At the same time, some experts note that for years the Gateses, who were married in Hawaii on New Year’s Day 1994, have each pursued their own interests within the foundation as well as their own separate investment funds. Since 2008, Bill Gates has had Gates Ventures. And, in 2015, Melinda Gates founded Pivotal Ventures, which focuses on helping women and families in the United States.
“In a sense, they’ve decoupled already,” Soskis said. “They have emerged as two distinct individuals with distinct approaches and focus areas already. And in some sense that might make the divorce easier in an institutional setting because they already have the distinct lines.”
One definite change, though, is that when Bill and Melinda Gates tackled an issue together as philanthropy’s ultimate power couple people naturally paid it significant attention.

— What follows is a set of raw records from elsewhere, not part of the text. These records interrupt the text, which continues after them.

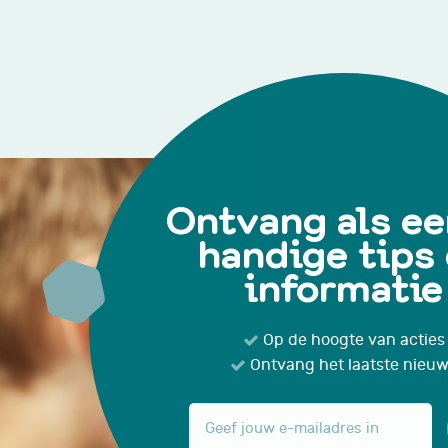
Ontvang als ee
handige tips
informatie
Op de hoogte van acties
Ontvang het laatste nieu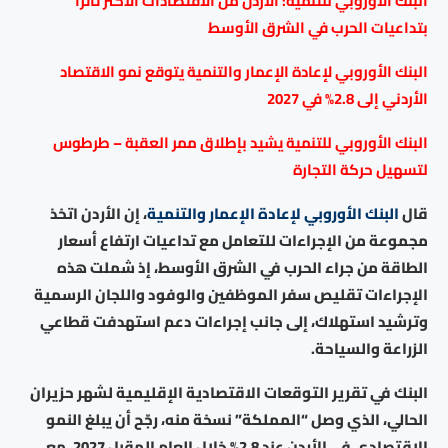
البنك الأوروبي للتنمية: الأردن من الاقتصادات الأكثر تأثرا
بتداعيات الحرب في الشرق الأوسط
البنك الأوروبي لإعادة الإعمار والتنمية يتوقع نمو الاقتصاد
الأردني إلى 2.8% في 2027
البنك الأوروبي للتنمية يشيد بإطلاق ممر العقبة – طرطوس
لتسهيل حركة التجارة
قال
البنك الأوروبي لإعادة الإعمار والتنمية
، إن الأردن اتخذ
مجموعة من الإجراءات للتعامل مع تداعيات ارتفاع أسعار
الطاقة من جراء الحرب في الشرق الأوسط، إذ شملت هذه
الإجراءات تقليص سفر الموظفين والوفود واللجان الرسمية
وترشيد استهلاك، إلى جانب إجراءات دعم استهدفت قطاعي
الزراعة والسياحة.
البنك في تقرير التوقعات الاقتصادية الإقليمية لشهر حزيران
الحالي، الذي وصل “المملكة” نسخة منه، رجّح أن يبلغ النمو
الاقتصادي في الأردن عند 2.8% خلال العام المقبل 2027، مع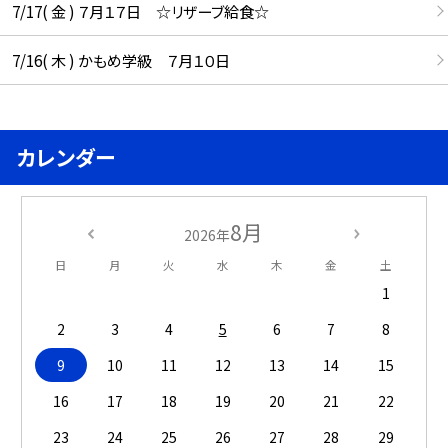
7/17( 金 ) ７月１７日 ☆リザーブ給食☆
7/16( 木 ) かもめ学級 ７月１０日
カレンダー
8月
2026年
日
月
火
水
木
金
土
1
2
3
4
5
6
7
8
9
10
11
12
13
14
15
16
17
18
19
20
21
22
23
24
25
26
27
28
29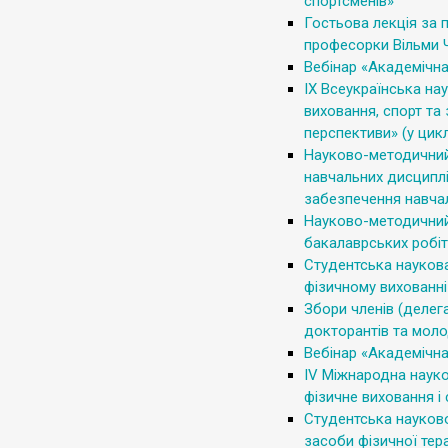
спортсменів»
Гостьова лекція за п
професорки Вільми Ч
Вебінар «Академічна
ІХ Всеукраїнська на
виховання, спорт та
перспективи» (у цикл
Науково-методичний
навчальних дисциплі
забезпечення навча
Науково-методичний 
бакалаврських робіт 
Студентська наукова
фізичному вихованні 
Збори членів (делега
докторантів та моло
Вебінар «Академічна
ІV Міжнародна наук
фізичне виховання і
Студентська науково
засоби фізичної терап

Especially in recent years, Soskis said, Melinda Gates’ impact on the foundation could be seen in its approach to education funding and gender equity issues.
“She’s done this not only behind closed doors but by being somebody who kind of tempers Bill Gates,” Soskis said. “It was actually a part of her public personality, her public identity and we all could see it sort of happening.”
A dominant player in development and global health, the foundation wields outsize influence as the largest private donor to the World Health Organization. That’s why recent comments from Bill Gates about protecting intellectual rights for coronavirus vaccine manufacturers upset some global health experts. Gates has come out against sharing the intellectual patents for the COVID-19 vaccines, arguing that the manufacturing process for the shots needs scrutiny. Some critics faulted his sentiments as favoring profits over supply.
“It was a crushing disappointment to hear that,” said Lawrence O. Gostin, a professor of global health law at Georgetown University. “It’s not just a side issue; it’s the most consequential issue facing the world today.”
Because the foundation has been a long-established entity with a large professional staff, experts say any changes that might happen because of the divorce would likely be incremental and happen over an extended period.
A shakeup, McGoey argues, could even be beneficial for a foundation that is managed by three trustees: the Gates and Buffett. She suggested that “having an organization so tightly run by a small group of people is not necessarily good for creating a diversity of ideas, and for ensuring that different ideological perspectives are widely represented.”
Though questions have circulated about how the divorce might affect the couple’s pledge to donate a majority of their wealth to the foundation, Susan Moss, a New York-based divorce attorney who has worked with high net-worth clients, says that shouldn’t be a concern.
With philanthropic commitments, Moss says, there’s usually a three-pronged test to determine how it’s going to play out in divorce proceedings.
“Both spouses need to know about it, both spouses need to agree and the commitment needs to have happened prior, and not on the heels of the divorce,” she said. “All three prongs have been met in this case.”
“The money that has been committed to the foundation will stay going to the foundation,” she added. It “likely will not be held up because there is so much evidence that each party knew, each party agreed and it’s not on the heels of a divorce.”